MySql 字符集不同导致 left join 慢查询的问题解决_Mysql

在 mysql 建表时候一般会指定字符集，大多数情况下为了更好的兼容性无脑选了 utf8mb4。但是有时会因为选错，或历史遗留问题，导致使用了 utf8 字符集。当两个表的字符集不一样，在使用字符型字段进行表连接查询时，就需要特别注意下查询耗时是否符合预期。

有次使用 left join 写一个 sql，发现用时明显超过预期，经过一顿折腾才发现是两个表字符集不一样，特此记录一下。

问题分析

mysql> select count( *) from app_bind_rel t left join app_config_control_sn p on t.host_sn = p.host_sn ;
+-----------+
| count( *) |
+-----------+
|     13447 |
+-----------+
1 row in set (0.89 sec)

例如上面的 sql，左表 1w 条数据，右表 400 多条数据，在 host_sn 字段上都有索引，查询竟然用了近 900ms，怎么会这么慢？

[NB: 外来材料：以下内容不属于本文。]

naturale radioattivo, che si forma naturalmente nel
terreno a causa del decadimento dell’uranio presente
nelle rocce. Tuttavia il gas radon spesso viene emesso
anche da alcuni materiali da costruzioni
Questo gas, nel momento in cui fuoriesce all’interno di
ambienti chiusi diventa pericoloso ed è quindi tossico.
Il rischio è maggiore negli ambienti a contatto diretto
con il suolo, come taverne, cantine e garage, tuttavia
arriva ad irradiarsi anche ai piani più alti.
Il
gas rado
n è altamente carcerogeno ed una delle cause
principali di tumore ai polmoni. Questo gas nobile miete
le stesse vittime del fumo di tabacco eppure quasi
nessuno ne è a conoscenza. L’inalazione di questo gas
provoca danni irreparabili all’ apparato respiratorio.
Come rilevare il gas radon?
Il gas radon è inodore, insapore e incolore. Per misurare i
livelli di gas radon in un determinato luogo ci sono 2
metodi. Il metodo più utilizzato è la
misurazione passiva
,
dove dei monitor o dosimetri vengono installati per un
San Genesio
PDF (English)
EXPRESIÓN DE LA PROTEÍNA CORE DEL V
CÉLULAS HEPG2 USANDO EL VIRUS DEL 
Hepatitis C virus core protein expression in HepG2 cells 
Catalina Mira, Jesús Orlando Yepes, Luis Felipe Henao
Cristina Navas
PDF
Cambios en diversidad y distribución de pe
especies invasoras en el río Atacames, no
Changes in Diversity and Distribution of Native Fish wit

mysql> explain select count( *) from app_bind_rel t left join app_config_control_sn p on t.host_sn = p.host_sn ;
+----+-------------+-------+------------+-------+---------------+-------------+---------+------+-------+----------+-----------------------------------------------------------------+
| id | select_type | table | partitions | type  | possible_keys | key         | key_len | ref  | rows  | filtered | extra                                                           |
+----+-------------+-------+------------+-------+---------------+-------------+---------+------+-------+----------+-----------------------------------------------------------------+
|  1 | simple      | t     | null       | index | null          | idx_host_sn | 122     | null | 10791 |   100.00 | using index                                                     |
|  1 | simple      | p     | null       | index | null          | idx_host_sn | 152     | null |   457 |   100.00 | using where; using index; using join buffer (block nested loop) |
+----+-------------+-------+------------+-------+---------------+-------------+---------+------+-------+----------+-----------------------------------------------------------------+
2 rows in set, 1 warning (0.00 sec)

查看下执行计划，的确是使用了索引，但是细看 extra 列发现较正常的连表查询多了“using join buffer (block nested loop)”这一信息，这个具体是什么意思我们后面再说。
然后我们再看下详细的执行计划，使用 explain formart=json。

{
  "query_block": {
    "select_id": 1,
    "cost_info": {
      "query_cost": "988640.52"
    },
    "nested_loop": [
      {
        "table": {
          "table_name": "t",
          "access_type": "index",
          "key": "idx_host_sn",
          "used_key_parts": [
            "host_sn"
          ],
          "key_length": "122",
          "rows_examined_per_scan": 10791,
          "rows_produced_per_join": 10791,
          "filtered": "100.00",
          "using_index": true,
          "cost_info": {
            "read_cost": "161.00",
            "eval_cost": "2158.20",
            "prefix_cost": "2319.20",
            "data_read_per_join": "2m"
          },
          "used_columns": [
            "host_sn"
          ]
        }
      },
      {
        "table": {
          "table_name": "p",
          "access_type": "index",
          "key": "idx_host_sn",
          "used_key_parts": [
            "host_sn"
          ],
          "key_length": "152",
          "rows_examined_per_scan": 457,
          "rows_produced_per_join": 4931487,
          "filtered": "100.00",
          "using_index": true,
          "using_join_buffer": "block nested loop",
          "cost_info": {
            "read_cost": "23.92",
            "eval_cost": "986297.40",
            "prefix_cost": "988640.52",
            "data_read_per_join": "865m"
          },
          "used_columns": [
            "host_sn"
          ],
          "attached_condition": "<if>(is_not_null_compl(p), (`db0`.`t`.`host_sn` = convert(`db0`.`p`.`host_sn` using utf8mb4)), true)"
        }
      }
    ]
  }
}

特别需要关注的是这一对 kv

"attached_condition": "<if>(is_not_null_compl(p), (`collection_bullet_0000`.`t`.`host_sn` = convert(`collection_bullet_0000`.`p`.`host_sn` using utf8mb4)), true)"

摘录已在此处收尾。